Introduction

Context

Tracing semantic patterns over time on the basis of texts is still in its infancy. Most approaches build on a linguistic principle which states that the meanings of words are determined ‘by the company they keep’. In other words, meanings arise from contexts defined as distributions of words, which suggests that we can trace meanings over time by examining changing contexts. Topic modelling is at this moment the only technique based on the principle of word distributions that has gone beyond an experimental stage and has proven its value by achieving results that domain experts (in this case historians not necessarily involved in computer-assisted research) recognize.

Tool

The ‘Frame generator’, developed by the KB Lab in collaboration with cultural historian prof. dr. Joris van Eijnatten in the context of his KB Fellowship (2016), is a tool aimed at meaningfully reducing a set of (possibly thousands of) texts to word patterns that cut across the distributions generated by topic modelling, thus providing additional insight into the content of the dataset. The method implemented builds on topic modelling by combining it with two other proven techniques: (1) the automatic extraction of keywords and (2) the identification of co-occurrence patterns.

Features

Generate topics with the Mallet or Gensim topic modelling library
Extract a single, ranked list of keywords based on either topics or tf-idf scores
Find co-occurrence patterns for the keywords in the texts from which they were originally extracted
Optionally lemmatize and pos-tag the input texts with NLP suite Frog and restrict the keywords and collocates to specific part-of-speech tags
Optionally correct OCR errors and spelling variations with user-provided lists of regular expressions
Access and reuse the results of each processing stage as comma-separated values files
Use from the command line, as a Python library or web application

When using the Frame generator, we request you to cite it as follows:

Lonij, J., Eijnatten, J. van. (2016), Frame Generator. KB Lab: The Hague http://lab.kb.nl/tool/frame-generator

Live demo

open tool in new tab

Instructions

Online demo

An online demo with a graphical user interface, showcasing Frame Generator’s main functionality, is available at the tab Live Demo. This web interface includes a basic visualisation of the results as well.
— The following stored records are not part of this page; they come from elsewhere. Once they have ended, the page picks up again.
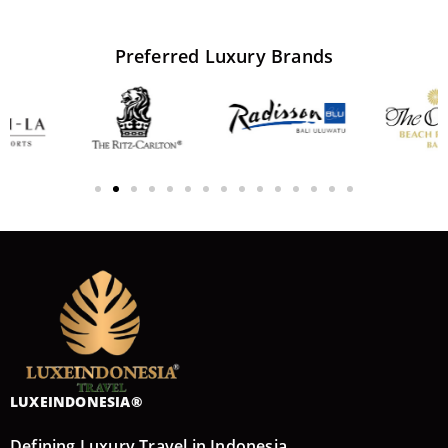
Preferred
Luxury
Brands
LUXEINDONESIA®
Defining Luxury Travel in Indonesia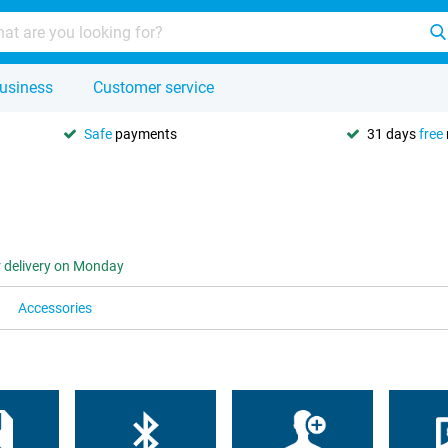
usiness
Customer service
Safe
payments
31 days
free
r delivery on Monday
Accessories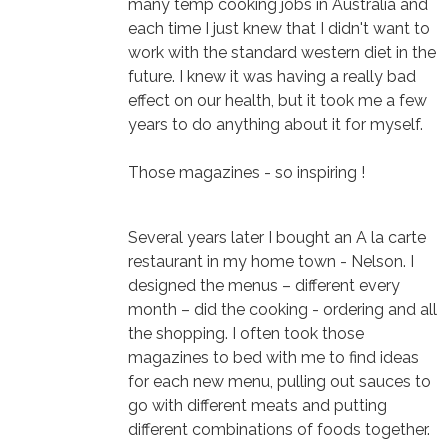
many temp cooking jobs in Australia and
each time I just knew that I didn't want to
work with the standard western diet in the
future. I knew it was having a really bad
effect on our health, but it took me a few
years to do anything about it for myself.
Those magazines - so inspiring !
Several years later I bought an A la carte
restaurant in my home town - Nelson. I
designed the menus – different every
month – did the cooking - ordering and all
the shopping. I often took those
magazines to bed with me to find ideas
for each new menu, pulling out sauces to
go with different meats and putting
different combinations of foods together.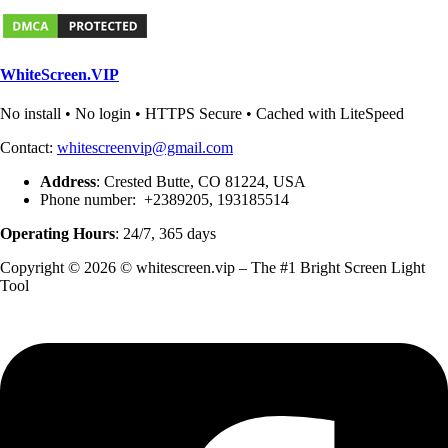
WhiteScreen.VIP
No install • No login • HTTPS Secure • Cached with LiteSpeed
Contact:
whitescreenvip@gmail.com
Address
: Crested Butte, CO 81224, USA
Phone number: +2389205, 193185514
Operating Hours
: 24/7, 365 days
Copyright © 2026 © whitescreen.vip – The #1 Bright Screen Light
Tool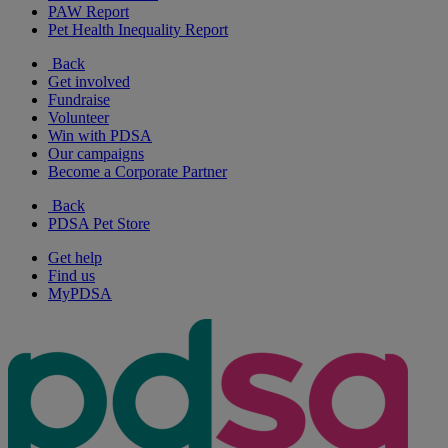
PAW Report
Pet Health Inequality Report
Back
Get involved
Fundraise
Volunteer
Win with PDSA
Our campaigns
Become a Corporate Partner
Back
PDSA Pet Store
Get help
Find us
MyPDSA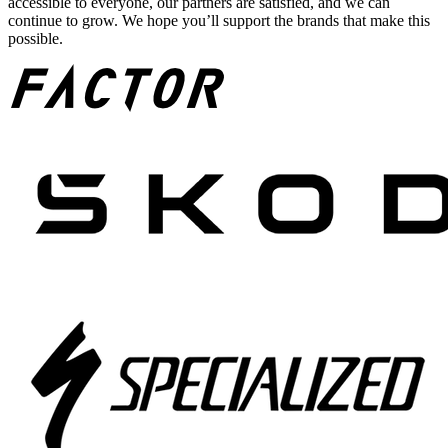
accessible to everyone, our partners are satisfied, and we can
continue to grow. We hope you’ll support the brands that make this
possible.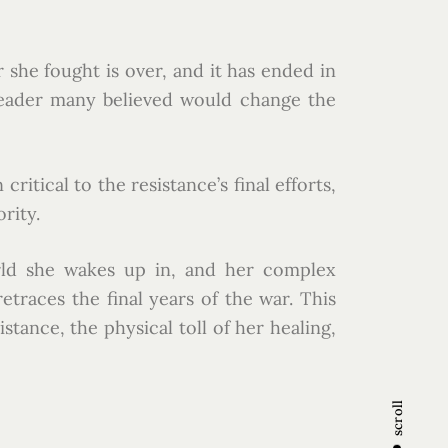
she fought is over, and it has ended in
 leader many believed would change the
itical to the resistance’s final efforts,
rity.
orld she wakes up in, and her complex
traces the final years of the war. This
tance, the physical toll of her healing,
scroll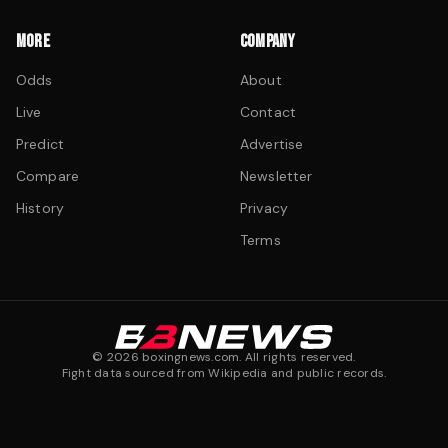
MORE
COMPANY
Odds
About
Live
Contact
Predict
Advertise
Compare
Newsletter
History
Privacy
Terms
©
2026
boxingnews.com. All rights reserved.
Fight data sourced from Wikipedia and public records.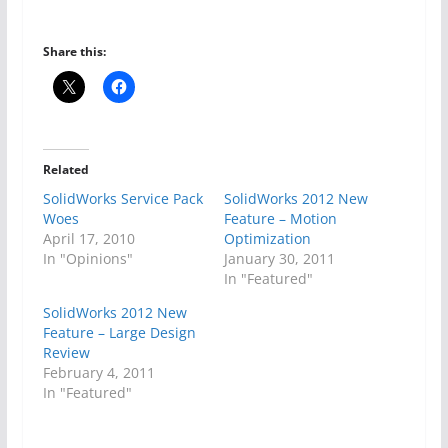
Share this:
Related
SolidWorks Service Pack
SolidWorks 2012 New
Woes
Feature – Motion
April 17, 2010
Optimization
In "Opinions"
January 30, 2011
In "Featured"
SolidWorks 2012 New
Feature – Large Design
Review
February 4, 2011
In "Featured"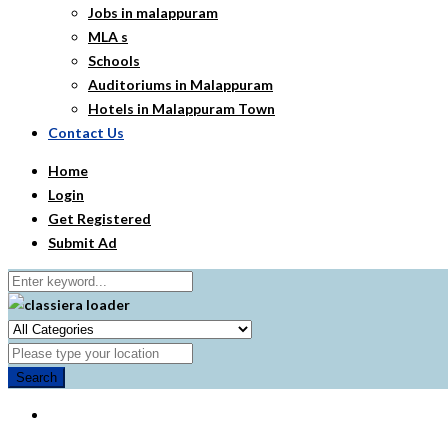
Jobs in malappuram
MLA s
Schools
Auditoriums in Malappuram
Hotels in Malappuram Town
Contact Us
Home
Login
Get Registered
Submit Ad
Search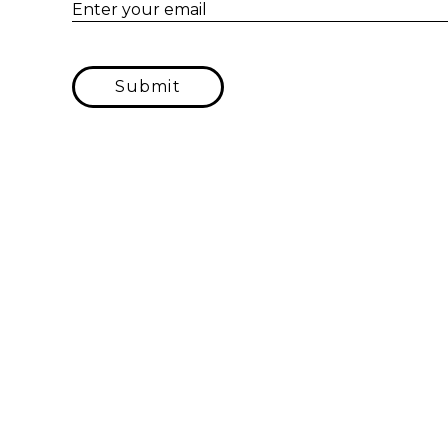
Enter your email
Submit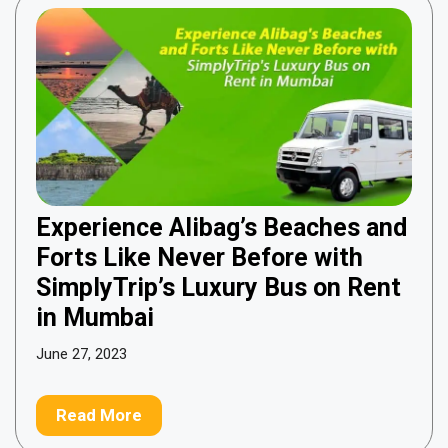
Experience Alibag’s Beaches and
Forts Like Never Before with
SimplyTrip’s Luxury Bus on Rent
in Mumbai
June 27, 2023
Read More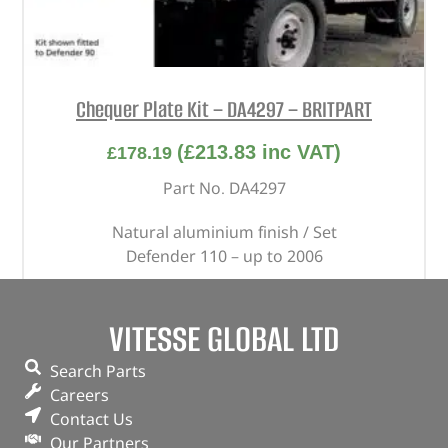
Chequer Plate Kit – DA4297 – BRITPART
(
£
213.83
inc VAT)
£
178.19
Part No. DA4297
Natural aluminium finish / Set
Defender 110 – up to 2006
In stock
VITESSE GLOBAL LTD
ADD TO BASKET
Search Parts
Careers
Contact Us
Our Partners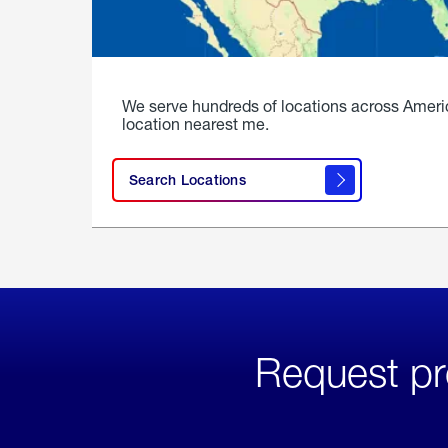
We serve hundreds of locations across Ameri
location nearest me.
Search Locations
Request pr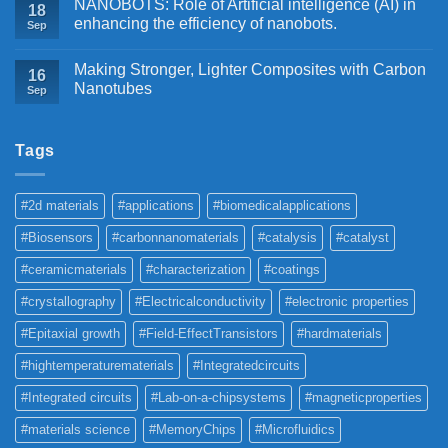
NANOBOTS: Role of Artificial intelligence (AI) in
18
enhancing the efficiency of nanobots.
Sep
Making Stronger, Lighter Composites with Carbon
16
Nanotubes
Sep
Tags
#2d materials
#applications
#biomedicalapplications
#Biosensors
#carbonnanomaterials
#catalysis
#catalyst
#ceramicmaterials
#characterization
#coatings
#crystallography
#Electricalconductivity
#electronic properties
#Epitaxial growth
#Field-EffectTransistors
#hardmaterials
#hightemperaturematerials
#Integratedcircuits
#Integrated circuits
#Lab-on-a-chipsystems
#magneticproperties
#materials science
#MemoryChips
#Microfluidics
To use the demo, upload one or more plain text files (with .txt extension) with the button 'Upload files'. A number of settings can be controlled:

Select the part-of-speech tags to be included in generated keyword list as 'Keyword tags'.
Select the part-of-speech tags to be included as collocates for each keyword as 'Frame tags'.
Set the the maximum word distance of a frame word to the corresponding keyword with 'Window size'.
Set the direction (left, right or both) of the keyword in which frame words are searched for with 'Window direction'.

Once all options are set, press the 'Generate' button to generate keywords and frames for the uploaded text(s). This may take some time, but when the process completes a visualisation of the results appears in the right column.

Command line interface

Because of the large amount of processing capacity required, no more than a few newspaper articles (max. 25KB in total) can be uploaded and analyzed with the online demo. For use with larger data sets and to access the full functionality of the Frame Generator, the Python source code of the tool is available for download on GitHub. It can be invoked from the command line, called from other Python software or run as a simple web application.

Frame Generator on GitHub

Examples

Concept Europe

The Frame Generator was initially used to investigate popular perspectives on the concept of ‘Europe’ arising from the KB collection of Dutch historical newspapers. To this end, a dataset was prepared of articles that mentioned the word ‘Europe’ at least once. A subset of articles was then selected on the basis of (Dutch-language) synonyms for the words ‘unity’ and ‘unification’ (such as ‘integration’, ‘agreement’, ‘settlement’, ‘consensus’, ‘treaty’, ‘harmony’, etc). This subset was assumed to contain news articles that discuss Europe as a unified political / cultural / economic entity, or as an entity involved in a process of unification. The other subset was based on synonyms for competitions (such as ‘match’, ‘prize’, ‘winner’, ‘cup’, etc); this subset was assumed to contain articles on sports and other competitions. The data from each of these two subsets were grouped into 10-year periods.

Analysis

The datasets prepared were analyzed with the Frame Generator, using the command line interface. The results were interpreted by visualizing the co-occurrence networks with Gephi. For our use case we found that newspaper reporting on ‘European unity’, while showing a remarkable degree of continuity, became less rich rhetorically, less international, and more focused on institutional technocracy than on intra-continental relations.

Network graph in Gephi showing a frame of contextualised keywords related to spatial entities (green), concepts related to community formation (blue) and abstract terms (purple), based on newspaper articles from De Telegraaf (1925-1929; n = 767).